REQUIREMENT 1: From the commit page below, copy everything from "Not sure it's" down to "of high throughput." word for word.
REQUIREMENT 2:
Answer these questions using the commit page below:
(a) How many files does the commit change?
(b) What is the parent commit's identifier?
(c) What default value is given to staging_enabled?
REQUIREMENT 3: According to the commit page below, why was support added for staging ready PRs ahead of splits? Answer in one to three sentences.

[ADD] runbot_merge: support staging ready PRs over splits

Not sure it's going to be useful but it's hard to know if we can't test it. The intent is mostly the ability to prioritize throughput (or attempt to) during high-load events, if we can favour staging N new batches over a split's N/2 we might be able to merge more crap. But maybe not, we'll see, either way now it's here and seems to more or less work. Fixes #798
2025-03-15 15:35:46 +07:00 · 2023-11-30 12:27:09 +01:00 · 2023-11-30 12:27:09 +01:00 · c140701975
commit c140701975
parent 9f54e6f209
5 changed files with 155 additions and 12 deletions
--- a/runbot_merge/changelog/2023-12/staging-priority.md
+++ b/runbot_merge/changelog/2023-12/staging-priority.md
@ -0,0 +1,4 @@
+ADD: projects now know how to prioritise new PRs over splits
+
+While this likely has relatively low utility, we'll look at how it performs
+during periods of high throughput.
--- a/runbot_merge/models/project.py
+++ b/runbot_merge/models/project.py
@ -25,6 +25,11 @@ class Project(models.Model):
        "target branches of PR this project handles."
    )
    staging_enabled = fields.Boolean(default=True)

Pose landmark coordinates:
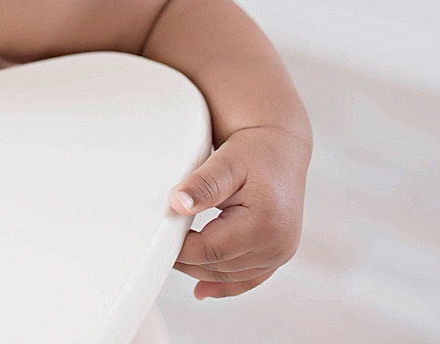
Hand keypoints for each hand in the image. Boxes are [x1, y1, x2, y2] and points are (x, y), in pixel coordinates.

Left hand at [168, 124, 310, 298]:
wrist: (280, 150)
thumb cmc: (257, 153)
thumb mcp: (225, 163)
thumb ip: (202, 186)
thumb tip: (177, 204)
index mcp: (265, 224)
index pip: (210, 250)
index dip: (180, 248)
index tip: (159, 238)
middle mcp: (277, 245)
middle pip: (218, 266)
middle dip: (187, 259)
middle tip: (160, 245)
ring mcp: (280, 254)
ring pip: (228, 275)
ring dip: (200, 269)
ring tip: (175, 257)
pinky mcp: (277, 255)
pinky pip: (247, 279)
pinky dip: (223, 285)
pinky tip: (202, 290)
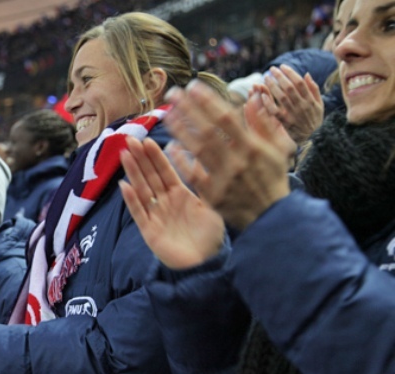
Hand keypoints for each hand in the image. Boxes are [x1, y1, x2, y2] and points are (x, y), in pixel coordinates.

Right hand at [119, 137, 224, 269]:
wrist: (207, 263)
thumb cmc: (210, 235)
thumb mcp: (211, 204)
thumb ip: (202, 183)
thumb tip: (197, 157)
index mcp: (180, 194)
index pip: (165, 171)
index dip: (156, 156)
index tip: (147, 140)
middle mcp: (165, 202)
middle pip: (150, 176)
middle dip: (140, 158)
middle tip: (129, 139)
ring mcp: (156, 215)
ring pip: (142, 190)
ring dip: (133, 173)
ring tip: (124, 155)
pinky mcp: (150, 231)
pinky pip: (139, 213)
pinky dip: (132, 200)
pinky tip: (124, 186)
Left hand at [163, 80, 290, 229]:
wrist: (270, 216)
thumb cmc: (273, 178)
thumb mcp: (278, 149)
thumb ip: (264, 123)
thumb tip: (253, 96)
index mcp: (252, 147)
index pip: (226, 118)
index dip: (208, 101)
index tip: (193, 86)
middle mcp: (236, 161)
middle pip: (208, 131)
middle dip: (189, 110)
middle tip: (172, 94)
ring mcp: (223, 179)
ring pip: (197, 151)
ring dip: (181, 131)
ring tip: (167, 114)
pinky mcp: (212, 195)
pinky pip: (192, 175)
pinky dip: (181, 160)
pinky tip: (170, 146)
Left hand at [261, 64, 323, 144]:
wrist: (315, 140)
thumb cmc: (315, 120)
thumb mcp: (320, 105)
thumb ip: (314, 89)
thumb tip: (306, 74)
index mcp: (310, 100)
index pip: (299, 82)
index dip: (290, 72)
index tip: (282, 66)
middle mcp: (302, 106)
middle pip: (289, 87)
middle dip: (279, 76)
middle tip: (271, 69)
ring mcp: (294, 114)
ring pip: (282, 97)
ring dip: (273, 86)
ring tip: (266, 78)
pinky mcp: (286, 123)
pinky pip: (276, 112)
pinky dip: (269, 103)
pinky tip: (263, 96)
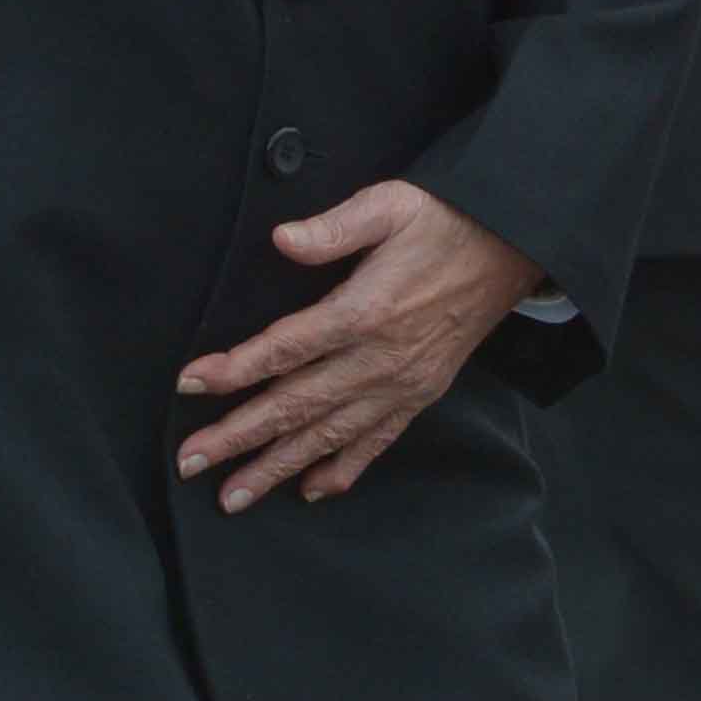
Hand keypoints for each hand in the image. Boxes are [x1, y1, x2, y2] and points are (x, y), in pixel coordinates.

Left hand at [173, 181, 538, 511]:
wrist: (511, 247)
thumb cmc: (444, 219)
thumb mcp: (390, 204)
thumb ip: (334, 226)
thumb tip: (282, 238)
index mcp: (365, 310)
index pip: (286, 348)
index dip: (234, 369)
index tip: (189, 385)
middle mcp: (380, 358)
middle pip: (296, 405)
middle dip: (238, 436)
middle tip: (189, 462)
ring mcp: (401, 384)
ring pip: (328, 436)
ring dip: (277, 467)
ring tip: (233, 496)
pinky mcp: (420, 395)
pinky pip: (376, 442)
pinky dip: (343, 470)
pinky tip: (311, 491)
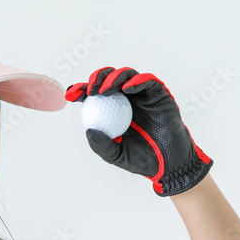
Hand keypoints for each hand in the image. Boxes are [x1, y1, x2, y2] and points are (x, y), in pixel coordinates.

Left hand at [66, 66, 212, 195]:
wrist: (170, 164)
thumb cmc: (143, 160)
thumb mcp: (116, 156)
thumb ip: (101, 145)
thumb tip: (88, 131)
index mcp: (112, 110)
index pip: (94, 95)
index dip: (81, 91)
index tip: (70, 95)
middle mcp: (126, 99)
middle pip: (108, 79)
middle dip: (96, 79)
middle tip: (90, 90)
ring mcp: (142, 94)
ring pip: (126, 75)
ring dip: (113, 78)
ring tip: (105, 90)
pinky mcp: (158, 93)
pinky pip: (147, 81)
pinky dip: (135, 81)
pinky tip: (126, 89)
--
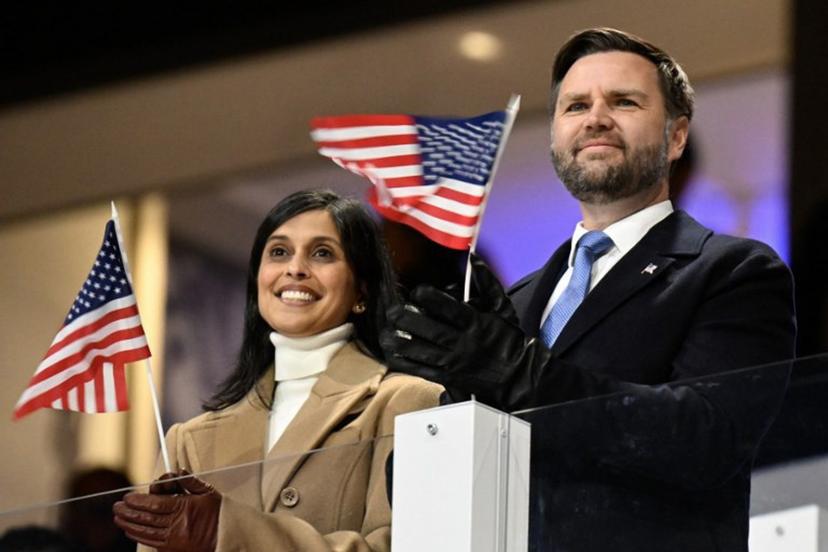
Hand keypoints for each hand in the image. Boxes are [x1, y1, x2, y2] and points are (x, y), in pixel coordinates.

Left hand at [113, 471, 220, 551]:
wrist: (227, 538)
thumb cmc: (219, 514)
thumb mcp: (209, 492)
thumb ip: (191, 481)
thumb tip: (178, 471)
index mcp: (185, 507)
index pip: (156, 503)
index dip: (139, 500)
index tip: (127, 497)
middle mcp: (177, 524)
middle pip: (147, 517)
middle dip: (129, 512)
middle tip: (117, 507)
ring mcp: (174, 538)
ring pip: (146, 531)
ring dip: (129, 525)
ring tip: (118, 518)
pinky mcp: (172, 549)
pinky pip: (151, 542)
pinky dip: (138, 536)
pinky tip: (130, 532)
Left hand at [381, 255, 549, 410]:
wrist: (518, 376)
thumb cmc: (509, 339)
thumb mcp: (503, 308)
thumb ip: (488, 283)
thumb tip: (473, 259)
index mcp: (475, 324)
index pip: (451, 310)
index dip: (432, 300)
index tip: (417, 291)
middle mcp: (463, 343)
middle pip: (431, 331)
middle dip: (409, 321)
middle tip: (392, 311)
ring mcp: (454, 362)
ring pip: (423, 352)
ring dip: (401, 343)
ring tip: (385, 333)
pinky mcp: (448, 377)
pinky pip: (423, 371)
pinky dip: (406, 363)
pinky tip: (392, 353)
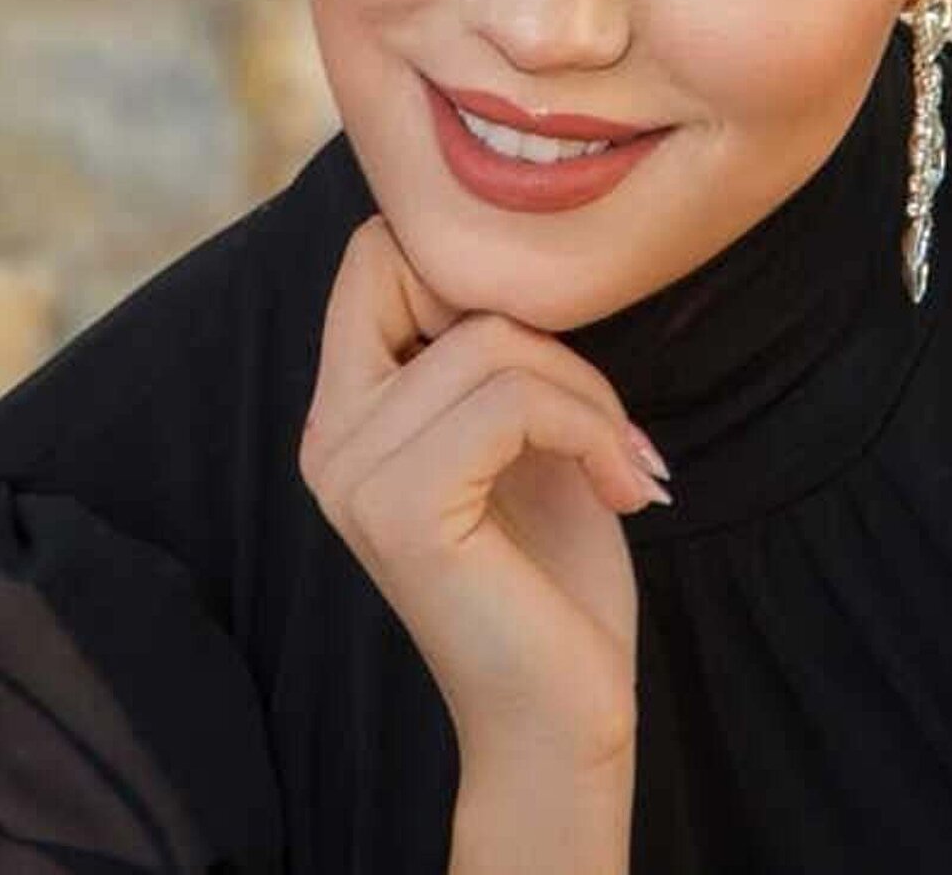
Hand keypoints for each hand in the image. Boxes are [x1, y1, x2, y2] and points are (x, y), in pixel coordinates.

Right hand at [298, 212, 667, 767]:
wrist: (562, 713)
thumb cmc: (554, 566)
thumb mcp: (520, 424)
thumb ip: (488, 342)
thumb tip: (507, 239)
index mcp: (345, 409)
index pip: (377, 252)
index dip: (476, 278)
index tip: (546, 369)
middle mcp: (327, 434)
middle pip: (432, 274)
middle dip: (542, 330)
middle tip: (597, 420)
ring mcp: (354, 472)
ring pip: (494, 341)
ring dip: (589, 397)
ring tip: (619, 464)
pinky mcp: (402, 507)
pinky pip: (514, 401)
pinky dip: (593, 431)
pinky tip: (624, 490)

FINAL ANSWER 1:
Not sure it's going to be useful but it's hard to know if we can't test it. The intent is mostly the ability to prioritize throughput (or attempt to) during high-load events, if we can favour staging N new batches over a split's N/2 we might be able to merge more crap. But maybe not, we'll see, either way now it's here and seems to more or less work. Fixes #798
2025-03-15 15:35:46 +07:00 · 2023-11-30 12:27:09 +01:00 · 2023-11-30 12:27:09 +01:00 · c140701975
commit c140701975
parent 9f54e6f209
5 changed files with 155 additions and 12 deletions
--- a/runbot_merge/changelog/2023-12/staging-priority.md
+++ b/runbot_merge/changelog/2023-12/staging-priority.md
@ -0,0 +1,4 @@
+ADD: projects now know how to prioritise new PRs over splits
+
+While this likely has relatively low utility, we'll look at how it performs
+during periods of high throughput.

FINAL ANSWER 2:
(a) Five files.
(b) 9f54e6f209
(c) True.

FINAL ANSWER 3: The goal is to prioritize throughput during high-load events. Staging N new batches instead of a split's N/2 might let more be merged.